# [WHAT THE EXERCISE ASKS]
Could you rewrite the passage on speeding up the R loop, beginning at the words "So how better" and stopping after "(which are temp[i,9])", with "vectorization" changed to "vector operations"?

# [PROVIDED PASSAGE]

So how better is it?
I run each function for data.frame with nrow from 1,000 to 10,000 by 1,000 and measure time with system.time
X <- as.data.frame(matrix(sample(1:10, n*9, TRUE), n, 9))
system.time(dayloop2(X))
Result is
You can see that your version depends exponentially from nrow(X). Modified version has linear relation, and simple lm model predict that for 850,000 rows computation takes 6 minutes and 10 seconds.
Power of vectorization
As Shane and Calimo states in theirs answers vectorization is a key to better performance.
From your code you could move outside of loop:
conditioning
initialization of the results (which are temp[i,9])
This leads to this code
dayloop2_B <- function(temp){
cond <- c(FALSE, (temp[-nrow(temp),6] == temp[-1,6]) & (temp[-nrow(temp),3] == temp[-1,3]))
res <- temp[,9]
for (i in 1:nrow(temp)) {
if (cond[i]) res[i] <- temp[i,9] + res[i-1]
}
temp$`Kumm.` <- res
return(temp)
}
Compare result for this functions, this time for nrow from 10,000 to 100,000 by 10,000.
Tuning the tuned
Another tweak is to changing in a loop indexing temp[i,9] to res[i] (which are exact the same in i-th loop iteration).
It's again difference between indexing a vector and indexing a data.frame.

# [DATASET CONTENT]
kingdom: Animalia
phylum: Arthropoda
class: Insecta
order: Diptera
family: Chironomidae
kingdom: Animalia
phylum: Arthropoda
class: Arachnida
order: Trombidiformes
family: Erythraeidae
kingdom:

* * *

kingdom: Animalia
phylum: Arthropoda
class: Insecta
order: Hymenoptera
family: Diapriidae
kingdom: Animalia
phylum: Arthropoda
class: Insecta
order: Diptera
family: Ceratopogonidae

# [WRITTEN SOLUTION]
So how better is it?
I run each function for data.frame with nrow from 1,000 to 10,000 by 1,000 and measure time with system.time
X <- as.data.frame(matrix(sample(1:10, n*9, TRUE), n, 9))
system.time(dayloop2(X))
Result is
You can see that your version depends exponentially from nrow(X). Modified version has linear relation, and simple lm model predict that for 850,000 rows computation takes 6 minutes and 10 seconds.
Power of vector operations
As Shane and Calimo states in theirs answers vector operations is a key to better performance.
From your code you could move outside of loop:
conditioning
initialization of the results (which are temp[i,9])